Each week, we are emailed with questions from our natural dye community asking simple and complex questions that we thought might be worth sharing. Here are a handful from this week answered by natural dyer in chief, Kathy Hattori, Founder of Botanical Colors:
1. When scouring fabrics, is it ok to use a washing machine (hot water setting) if the fabric is too large (approximately 1 yard) for the stockpot or does it always need to be simmered in the pot on the stove? Will you see a difference in terms of cleanness of the fabric?
Cleaning the fabric prior to dyeing is one of the most important steps to successful color. If the fabric is sold as Prepared for Dyeing (PFD) or Ready for Dyeing (RFD), then it is possible that a hot water wash with soda ash will be sufficient to cleanse the fabric. However, if the fabric is soiled or stiff with starch or other additives, then it’s better to scour the fabric in a stockpot. You will be surprised how much comes out of the fabric when it is simmered.
2. Can scoured fabrics be stored for a few days before I actually dye them or do they need to be put in the vat (I’m dyeing with indigo) right away? I heard that the fabrics will not absorb the dye well if they are put away too long. Is it true?
I have not had a problem with stored and scoured fabric. Be sure to soak the fabric at least 30 minutes in water and ensure that all areas are wet before adding the fabric to the vat or the dye bath.
3. Is there a way to tell if fabric and fiber has all ready been mordanted? I mixed up some fabric while moving into my new studio (yeah!) and was also given some fabric by the family of a recently deceased friend who did eco-printing and natural dye work. I’m pretty sure some of this fabric and fiber is mordanted, but can’t know for sure. All the fabrics and fiber in question are cotton, linen, or silk, but for future reference, please address animal fibers, as well. Thank you for any and all help.
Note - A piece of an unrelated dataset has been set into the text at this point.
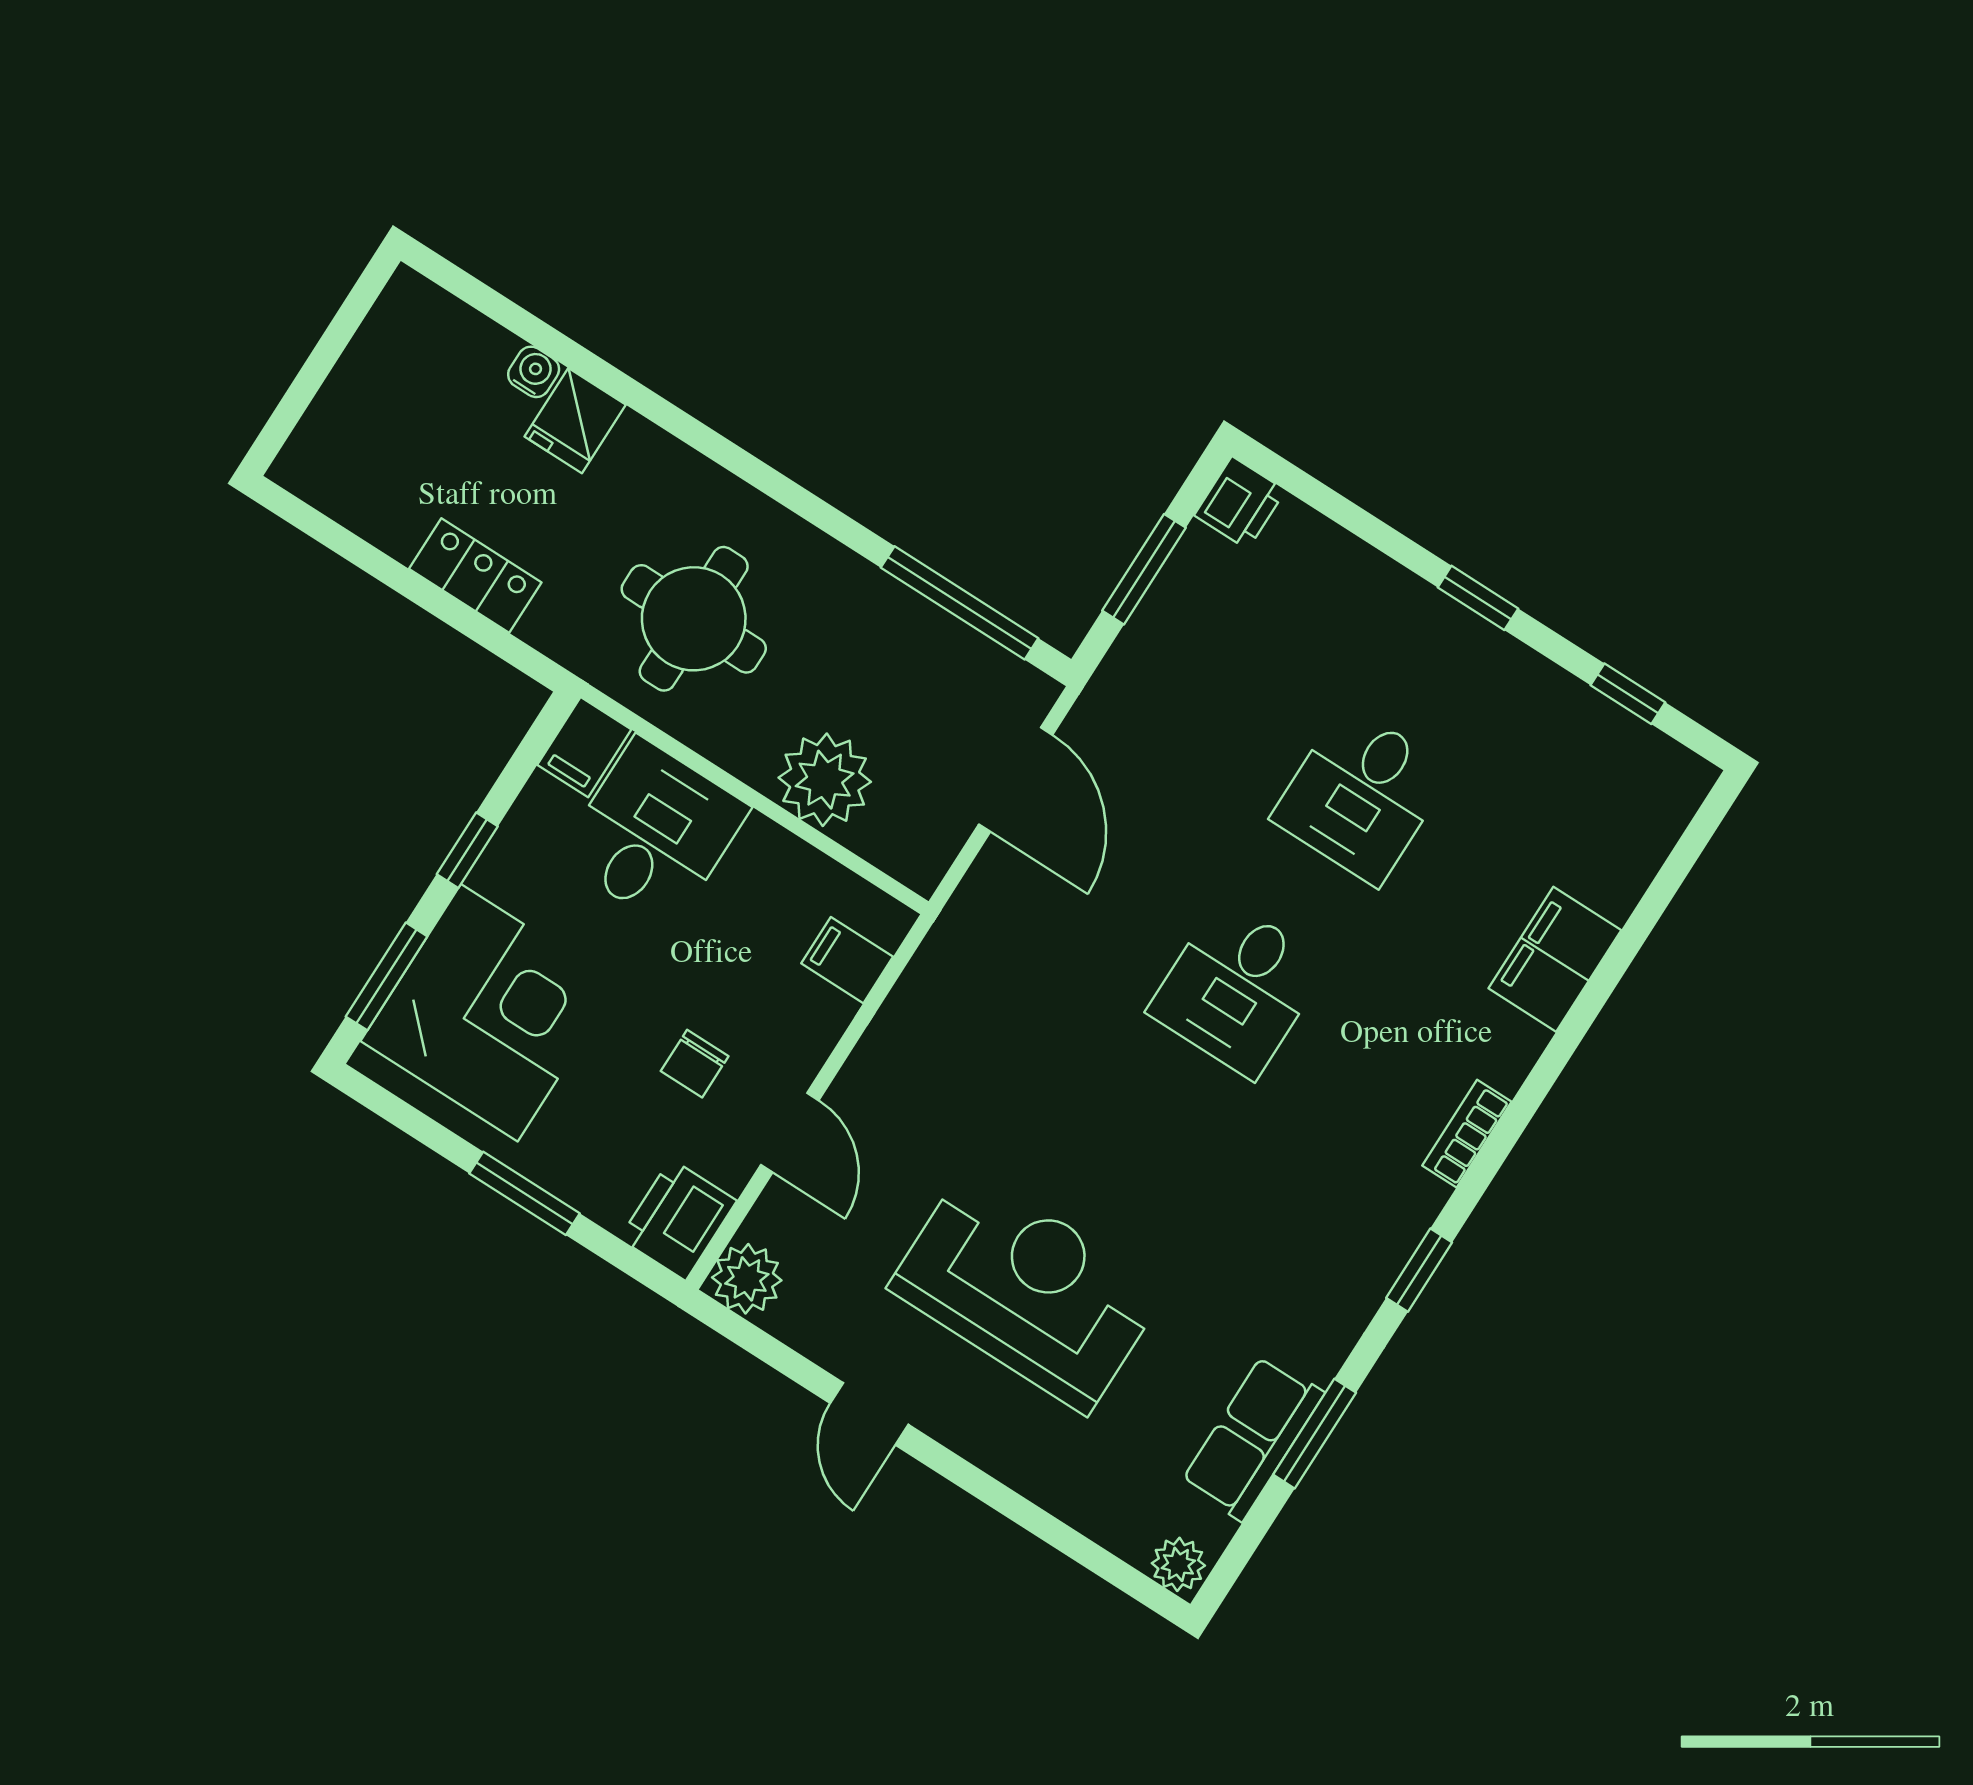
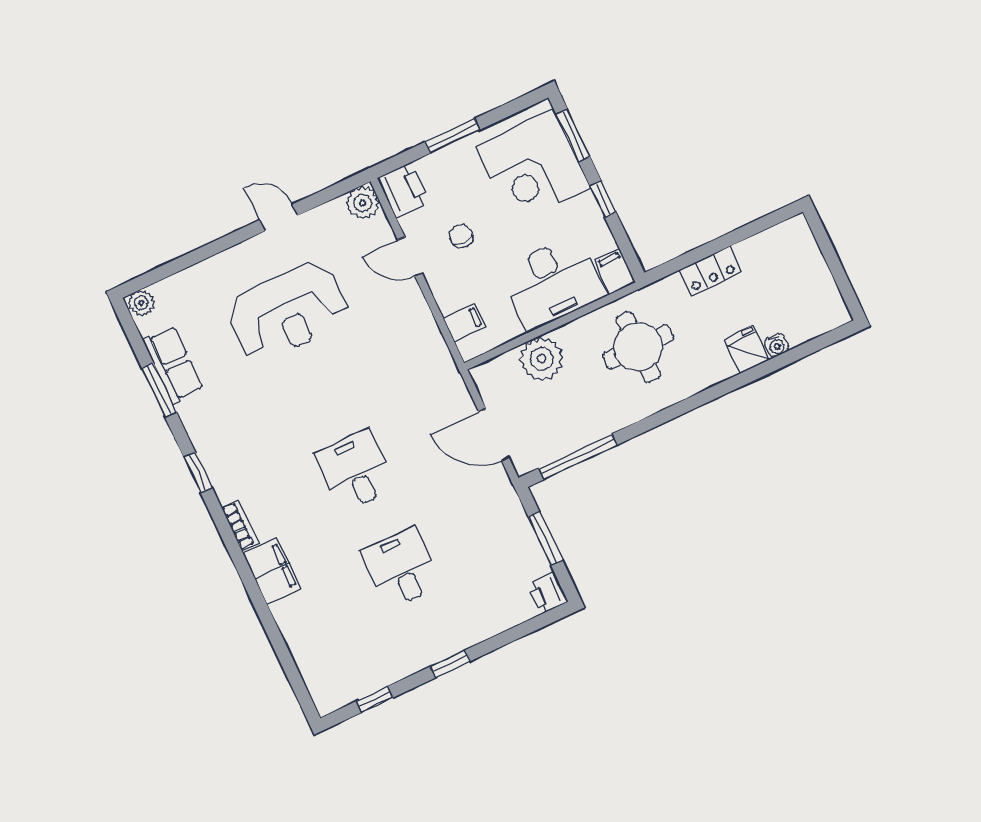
desk: (654, 833) -> (552, 283), width x1.37
filing cabinet: (1555, 959) -> (272, 571), moved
The easiest way to determine if an unlabeled fabric is mordanted it to cut a small swatch from the fabrics in question and try dyeing them in a strong color such as madder extract. If the fabric has been mordanted, it will absorb the color and develop into a deep red shade that stays even after rinsing. If not, it may acquire a stain, but the color will wash out almost immediately. I label all fabrics with a label that is pinned to the fabric to keep track of fiber content and mordant information.
4. If I make a large indigo vat, will it store well? Just want to know how much dye powder I need to buy if I can’t keep a vat for further use.
Indigo vats can keep for a long time. There are several dyers who have kept their indigo vats working for over 20 years. If you use the 1-2-3 vat, you can rebalance it with calcium hydroxide and fructose. With other types of vats, check the pH and add alkali and a reducing agent and wait for the vat to balance.